Evaluations of some Toeplitz-type determinants

TL;DR

This paper evaluates specific Toeplitz-type determinants, providing explicit formulas and identities for various cases, including those involving Kronecker delta and recurrence sequences, advancing the understanding of their structure.

Contribution

The paper introduces new explicit formulas for Toeplitz-type determinants, including identities involving Kronecker delta and recurrence relations, which were not previously documented.

Findings

Derived explicit formulas for determinants with Kronecker delta modifications.

Established identities for determinants involving recurrence sequences.

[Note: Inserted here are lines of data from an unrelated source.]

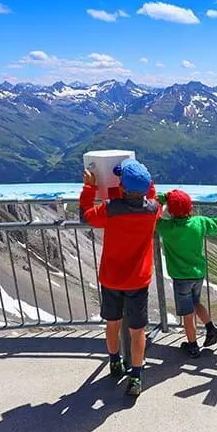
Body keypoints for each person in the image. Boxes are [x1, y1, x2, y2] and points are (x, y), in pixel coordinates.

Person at [79, 158, 160, 396]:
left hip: (112, 279)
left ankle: (114, 361)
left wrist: (89, 188)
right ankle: (136, 376)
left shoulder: (110, 209)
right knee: (137, 331)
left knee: (112, 323)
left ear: (122, 187)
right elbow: (152, 195)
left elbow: (86, 216)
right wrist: (144, 179)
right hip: (138, 281)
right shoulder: (153, 211)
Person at [156, 189, 217, 357]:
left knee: (187, 315)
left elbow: (153, 211)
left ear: (171, 210)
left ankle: (193, 346)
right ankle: (211, 329)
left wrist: (163, 198)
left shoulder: (166, 227)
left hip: (181, 278)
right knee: (196, 301)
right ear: (190, 207)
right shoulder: (200, 222)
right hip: (198, 273)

Provided formulas applicable to complex parameters and recurrence relations.

Abstract

In this paper we evaluate some Toeplitz-type determinants. Let $n>1$ be an integer. We prove the following two basic identities: \begin{align*} \det{[j-k+\delta_{jk}]_{1\leq j,k\leq n}}&=1+\frac{n^2(n^2-1)}{12}, \\ \det{[|j-k|+\delta_{jk}]_{1\leq j,k\leq n}}&= \begin{cases} \frac{1+(-1)^{(n-1)/2}n}{2}&\text{if}\ 2\nmid n,\\ \frac{1+(-1)^{n/2}}{2}&\text{if}\ 2\mid n, \end{cases} \end{align*} where $\delta_{jk}$ is the Kronecker delta. For complex numbers $a,b,c$ with $b\not=0$ and $a^2\not=4b$, and the sequence $(w_m)_{m\in\mathbb Z}$ with $w_{k+1}=aw_k-bw_{k-1}$ for all $k\in\mathbb Z$, we establish the identity $$\det[w_{j-k}+c\delta_{jk}]_{1\le j,k\le n} =c^n+c^{n-1}nw_0+c^{n-2}(w_1^2-aw_0w_1+bw_0^2)\frac{u_n^2b^{1-n}-n^2}{a^2-4b},$$ where $u_0=0$, $u_1=1$ and $u_{k+1}=au_k-bu_{k-1}$ for all $k=1,2,\ldots$.